COMPARATIVE STUDY
JOURNAL ARTICLE
MULTICENTER STUDY
RANDOMIZED CONTROLLED TRIAL

Randomized, double-blind trial of antibiotic exit site cream for prevention of exit site infection in peritoneal dialysis patients

Judith Bernardini, Filitsa Bender, Tracey Florio, James Sloand, Linda Palmmontalbano, Linda Fried, Beth Piraino
Journal of the American Society of Nephrology: JASN 2005, 16 (2): 539-45
15625071
Infection is the Achilles heel of peritoneal dialysis. Exit site mupirocin prevents Staphylococcus aureus peritoneal dialysis (PD) infections but does not reduce Pseudomonas aeruginosa or other Gram-negative infections, which are associated with considerable morbidity and sometimes death. Patients from three centers (53% incident to PD and 47% prevalent) were randomized in a double-blinded manner to daily mupirocin or gentamicin cream to the catheter exit site. Infections were tracked prospectively by organism and expressed as episodes per dialysis-year at risk.

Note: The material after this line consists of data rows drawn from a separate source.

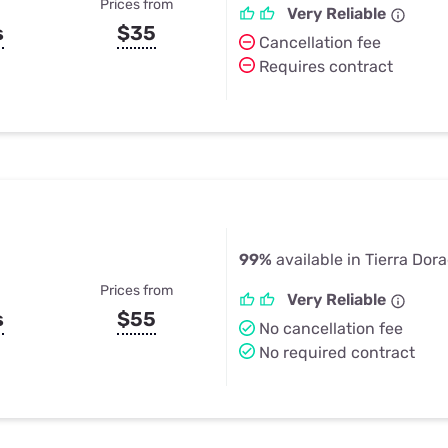
Prices from
Very Reliable
s
$35
Cancellation fee
Requires contract
99%
available in Tierra Dor
Prices from
Very Reliable
s
$55
No cancellation fee
No required contract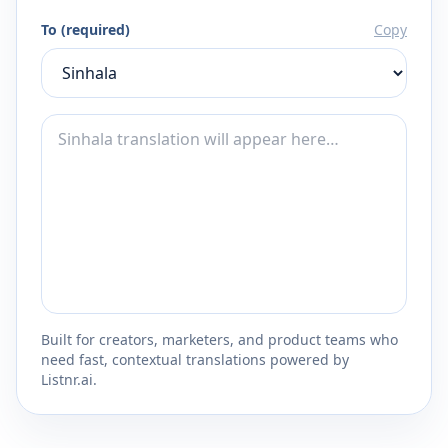
To (required)
Copy
Built for creators, marketers, and product teams who
need fast, contextual translations powered by
Listnr.ai.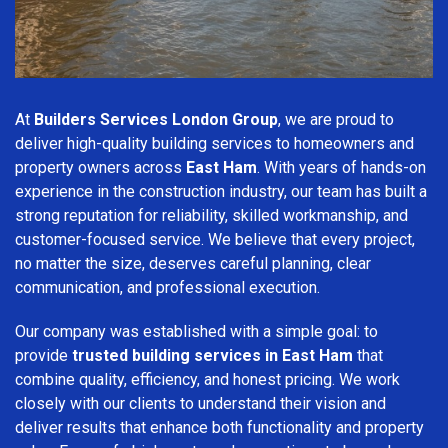
At
Builders Services London Group
, we are proud to
deliver high-quality building services to homeowners and
property owners across
East Ham
. With years of hands-on
experience in the construction industry, our team has built a
strong reputation for reliability, skilled workmanship, and
customer-focused service. We believe that every project,
no matter the size, deserves careful planning, clear
communication, and professional execution.
Our company was established with a simple goal: to
provide
trusted building services in East Ham
that
combine quality, efficiency, and honest pricing. We work
closely with our clients to understand their vision and
deliver results that enhance both functionality and property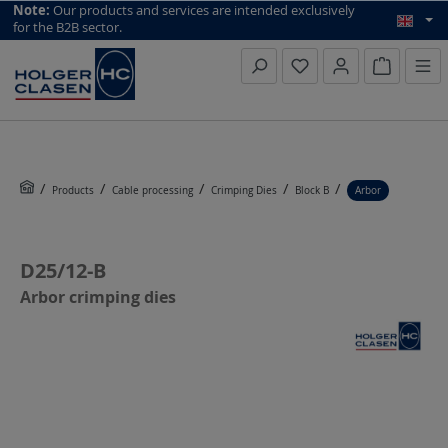
top scroll helper
Note:
Our products and services are intended exclusively
for the B2B sector.
Inquiry li
Products
Cable processing
Crimping Dies
Block B
Arbor
D25/12-B
Arbor crimping dies
Skip image gallery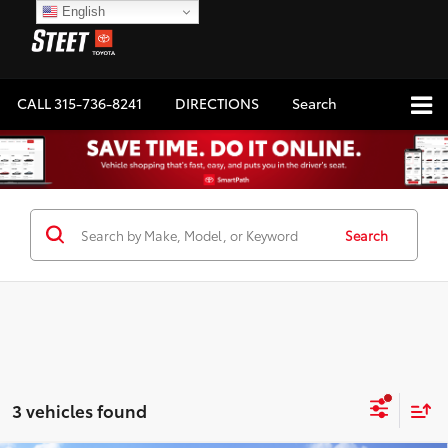
English
CALL
315-736-8241
DIRECTIONS
Search
Search
3 vehicles found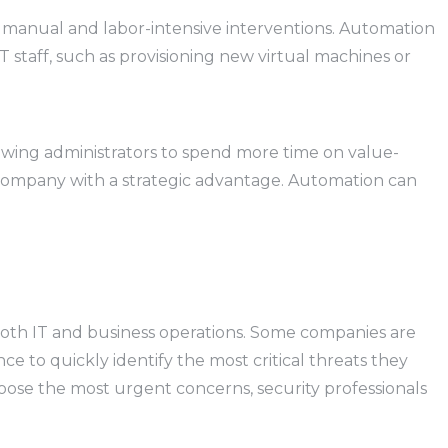
or manual and labor-intensive interventions. Automation
 staff, such as provisioning new virtual machines or
owing administrators to spend more time on value-
e company with a strategic advantage. Automation can
t on both IT and business operations. Some companies are
e to quickly identify the most critical threats they
hoose the most urgent concerns, security professionals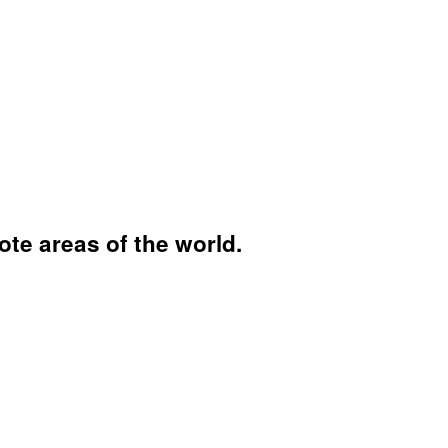
ote areas of the world.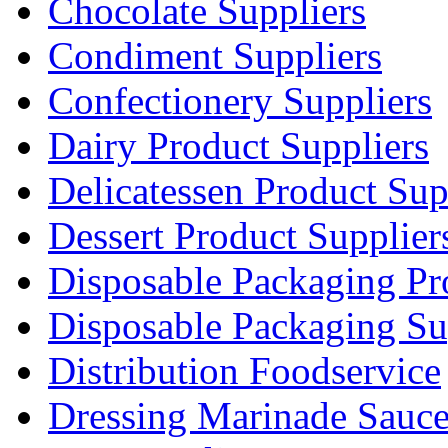
Chocolate Suppliers
Condiment Suppliers
Confectionery Suppliers
Dairy Product Suppliers
Delicatessen Product Sup
Dessert Product Supplier
Disposable Packaging Pr
Disposable Packaging Su
Distribution Foodservice
Dressing Marinade Sauc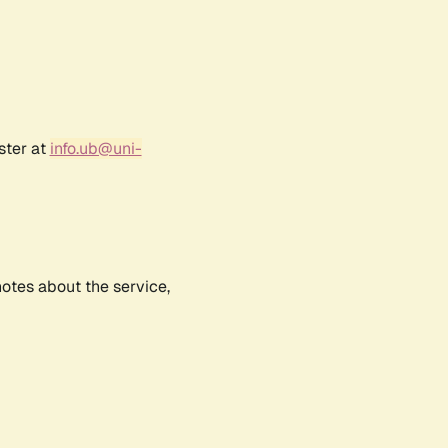
ster at
info.ub@uni-
notes about the service,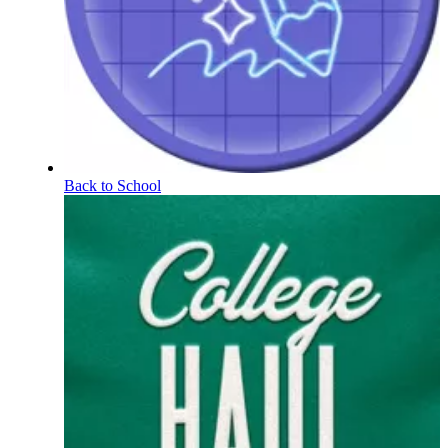
Back to School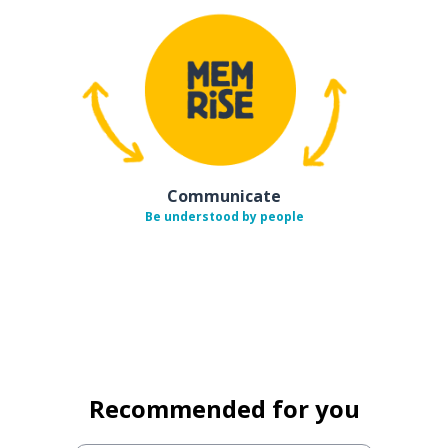
Communicate
Be understood by people
Recommended for you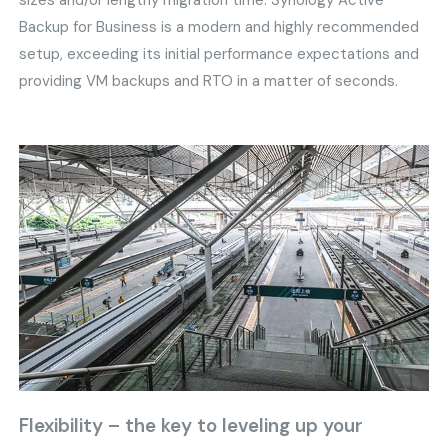
sizes and/or lengthy migration time. Synology Active
Backup for Business is a modern and highly recommended
setup, exceeding its initial performance expectations and
providing VM backups and RTO in a matter of seconds.
Flexibility – the key to leveling up your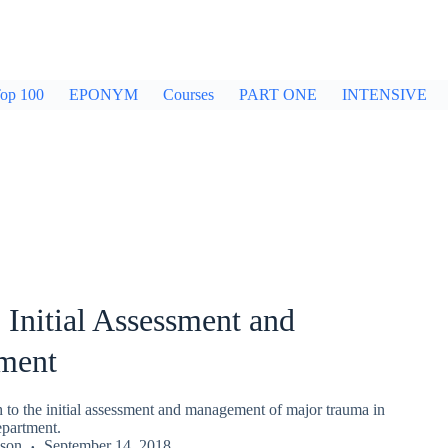
op 100
EPONYM
Courses
PART ONE
INTENSIVE
Initial Assessment and
ment
o the initial assessment and management of major trauma in
partment.
kson
September 14, 2018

A total of 133 patients were randomized, 67 to gentamicin and 66 to mupirocin cream. Catheter infection rates were 0.23/yr with gentamicin cream versus 0.54/yr with mupirocin (P = 0.005). Time to first catheter infection was longer using gentamicin (P = 0.03). There were no P. aeruginosa catheter infections using gentamicin compared with 0.11/yr using mupirocin (P < 0.003). S. aureus exit site infections were infrequent in both groups (0.06 and 0.08/yr; P = 0.44). Peritonitis rates were 0.34/yr versus 0.52/yr (P = 0.03), with a striking decrease in Gram-negative peritonitis (0.02/yr versus 0.15/yr; P = 0.003) using gentamicin compared with mupirocin cream, respectively. Gentamicin use was a significant predictor of lower peritonitis rates (relative risk, 0.52; 95% confidence interval, 0.29 to 0.93; P < 0.03), controlling for center and incident versus prevalent patients. Gentamicin cream applied daily to the peritoneal catheter exit site reduced P. aeruginosa and other Gram-negative catheter infections and reduced peritonitis by 35%, particularly Gram-negative organisms. Gentamicin cream was as effective as mupirocin in preventing S. aureus infections. Daily gentamicin cream at the exit site should be the prophylaxis of choice for PD patients.